400: BAD_QUOTES_IN_TOKEN

Root cause: Stripe includes WWW-Authenticate: Bearer realm="api.stripe.com" in its 4xx responses. Jetty 12’s HTTP client rejects the quoted realm value as non-compliant with RFC 7230 strict mode — this happens on the client side, during response parsing, not on the server side.

The net effect is that the actual Stripe error (401 Invalid API Key) is masked by a Jetty parsing exception, which makes the root cause harder to diagnose.

Worth noting: coarchy/stripe already sidesteps this by using java.net.http.HttpClient (Java 11+) internally rather than Moqui’s RestClient. So if you’re using that component, you won’t hit this in normal operation — you’ll only see it if something causes a 401 (wrong key, expired key, etc.), and even then the Jetty error surfaces instead of the clean Stripe message.

However, anyone building a custom Stripe integration (or any integration with an API that returns quoted WWW-Authenticate headers) using ec.service.rest() / RestClient directly will hit this with no obvious way around it.
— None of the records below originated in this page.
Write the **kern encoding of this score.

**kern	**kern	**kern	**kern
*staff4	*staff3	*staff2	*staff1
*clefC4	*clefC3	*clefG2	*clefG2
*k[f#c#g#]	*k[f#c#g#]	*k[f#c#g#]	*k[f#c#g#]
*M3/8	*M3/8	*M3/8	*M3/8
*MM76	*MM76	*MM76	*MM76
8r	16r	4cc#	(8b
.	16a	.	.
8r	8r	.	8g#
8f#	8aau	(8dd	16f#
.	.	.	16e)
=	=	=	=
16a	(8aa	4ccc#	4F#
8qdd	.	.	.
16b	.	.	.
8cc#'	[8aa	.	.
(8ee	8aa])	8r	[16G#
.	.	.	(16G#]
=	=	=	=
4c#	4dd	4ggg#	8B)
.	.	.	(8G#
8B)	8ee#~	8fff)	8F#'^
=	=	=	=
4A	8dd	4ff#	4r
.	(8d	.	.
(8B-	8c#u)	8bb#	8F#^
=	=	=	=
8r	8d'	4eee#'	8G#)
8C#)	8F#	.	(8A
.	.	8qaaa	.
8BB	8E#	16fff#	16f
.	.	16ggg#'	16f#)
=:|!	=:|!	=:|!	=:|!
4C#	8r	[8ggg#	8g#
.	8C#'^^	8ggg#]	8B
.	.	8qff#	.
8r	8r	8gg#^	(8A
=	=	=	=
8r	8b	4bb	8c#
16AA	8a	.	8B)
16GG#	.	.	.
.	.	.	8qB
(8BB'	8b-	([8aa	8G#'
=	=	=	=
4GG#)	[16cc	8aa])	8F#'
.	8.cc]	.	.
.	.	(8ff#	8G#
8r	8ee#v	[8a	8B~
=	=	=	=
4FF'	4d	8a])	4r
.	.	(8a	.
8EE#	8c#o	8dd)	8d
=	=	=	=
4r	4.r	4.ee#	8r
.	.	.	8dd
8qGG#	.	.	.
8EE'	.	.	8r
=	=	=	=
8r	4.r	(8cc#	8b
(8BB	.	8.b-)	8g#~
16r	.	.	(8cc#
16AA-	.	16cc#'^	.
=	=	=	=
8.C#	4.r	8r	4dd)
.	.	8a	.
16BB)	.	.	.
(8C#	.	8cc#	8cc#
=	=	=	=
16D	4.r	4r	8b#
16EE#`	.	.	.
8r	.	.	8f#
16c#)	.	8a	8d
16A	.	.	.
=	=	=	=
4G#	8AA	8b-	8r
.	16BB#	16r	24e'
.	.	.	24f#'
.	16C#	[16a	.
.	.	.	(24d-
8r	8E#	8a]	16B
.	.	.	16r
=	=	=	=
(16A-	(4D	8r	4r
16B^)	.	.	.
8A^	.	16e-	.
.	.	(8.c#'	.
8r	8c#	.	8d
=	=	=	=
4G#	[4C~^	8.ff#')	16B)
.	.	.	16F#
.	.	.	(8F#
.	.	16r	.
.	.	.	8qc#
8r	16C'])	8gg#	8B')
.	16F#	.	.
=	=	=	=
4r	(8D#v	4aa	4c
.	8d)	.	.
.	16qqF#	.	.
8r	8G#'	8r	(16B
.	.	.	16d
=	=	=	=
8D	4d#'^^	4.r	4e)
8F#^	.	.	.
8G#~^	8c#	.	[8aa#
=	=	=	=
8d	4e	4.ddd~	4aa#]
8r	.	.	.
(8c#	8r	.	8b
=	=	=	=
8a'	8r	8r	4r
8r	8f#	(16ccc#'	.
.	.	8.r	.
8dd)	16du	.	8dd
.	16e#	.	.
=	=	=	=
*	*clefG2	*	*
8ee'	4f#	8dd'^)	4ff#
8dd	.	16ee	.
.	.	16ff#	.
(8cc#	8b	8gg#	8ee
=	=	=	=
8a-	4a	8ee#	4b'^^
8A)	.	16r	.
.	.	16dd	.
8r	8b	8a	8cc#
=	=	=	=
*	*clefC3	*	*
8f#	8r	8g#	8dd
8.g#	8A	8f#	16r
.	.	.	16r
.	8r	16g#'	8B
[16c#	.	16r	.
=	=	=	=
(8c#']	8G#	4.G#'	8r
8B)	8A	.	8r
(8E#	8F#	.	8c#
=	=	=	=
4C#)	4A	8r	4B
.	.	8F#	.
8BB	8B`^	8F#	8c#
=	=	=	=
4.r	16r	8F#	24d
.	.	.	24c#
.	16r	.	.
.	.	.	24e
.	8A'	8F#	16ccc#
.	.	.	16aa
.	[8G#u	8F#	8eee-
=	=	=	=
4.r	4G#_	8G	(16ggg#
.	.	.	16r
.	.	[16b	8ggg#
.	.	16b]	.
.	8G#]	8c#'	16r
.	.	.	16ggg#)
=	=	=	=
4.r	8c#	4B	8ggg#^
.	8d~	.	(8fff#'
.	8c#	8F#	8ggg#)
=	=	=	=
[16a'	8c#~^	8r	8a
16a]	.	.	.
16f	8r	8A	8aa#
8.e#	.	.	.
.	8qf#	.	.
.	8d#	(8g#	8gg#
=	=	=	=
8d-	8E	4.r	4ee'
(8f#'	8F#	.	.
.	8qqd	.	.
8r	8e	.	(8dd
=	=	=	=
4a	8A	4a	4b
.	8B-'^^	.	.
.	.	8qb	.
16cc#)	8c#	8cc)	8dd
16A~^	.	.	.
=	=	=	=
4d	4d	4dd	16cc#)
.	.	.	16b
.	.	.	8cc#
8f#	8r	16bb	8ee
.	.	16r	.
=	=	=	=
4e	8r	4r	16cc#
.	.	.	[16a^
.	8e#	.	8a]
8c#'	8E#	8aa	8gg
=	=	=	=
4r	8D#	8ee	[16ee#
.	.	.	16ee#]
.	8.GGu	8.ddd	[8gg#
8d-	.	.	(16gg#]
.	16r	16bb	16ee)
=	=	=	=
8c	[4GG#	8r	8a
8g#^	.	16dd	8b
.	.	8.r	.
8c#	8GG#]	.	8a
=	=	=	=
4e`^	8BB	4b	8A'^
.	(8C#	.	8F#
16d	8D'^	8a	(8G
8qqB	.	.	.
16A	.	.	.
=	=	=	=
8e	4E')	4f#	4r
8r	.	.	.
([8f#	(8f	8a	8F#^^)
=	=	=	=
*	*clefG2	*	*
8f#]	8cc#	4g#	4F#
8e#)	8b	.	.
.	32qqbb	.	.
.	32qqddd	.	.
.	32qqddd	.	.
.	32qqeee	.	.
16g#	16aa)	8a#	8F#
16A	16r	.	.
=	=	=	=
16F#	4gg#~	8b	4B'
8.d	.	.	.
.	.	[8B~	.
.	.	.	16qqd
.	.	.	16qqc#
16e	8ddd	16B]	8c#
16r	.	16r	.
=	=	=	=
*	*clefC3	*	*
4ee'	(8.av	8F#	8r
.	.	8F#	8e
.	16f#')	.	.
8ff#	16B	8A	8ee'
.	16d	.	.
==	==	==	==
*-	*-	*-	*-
Question: Is there a supported way to configure HttpCompliance.RFC7230_LEGACY (or equivalent lenient mode) for Moqui’s RestClient without patching moqui-framework itself? From reading the source, RestClient constructs the Jetty HttpClient internally with no compliance-mode hook exposed.

Or is this worth raising as a framework-level issue — exposing HTTP compliance configuration as an option in RestClient?
[AGENT FINISH]

P.S. I’m mostly using Hermes Agent with Claude Sonnet 4.6 and eventually Claude Opus 4.6.

@michael what is the flow for this use case? Do you create a subscription product and process a sales order? Is it only for purposes of capturing the payment method or do you collect pre-payment?

It uses the typical Moqui model of Product, ProductStore, order, and ProductPrice to process a sales order. It allows for signing up for subscriptions or a one time purchase of a product through the stripe checkout product.

The flow is given a custom ecommerce checkout for a product with a price configured for stripe, generate a stripe checkout link for payment.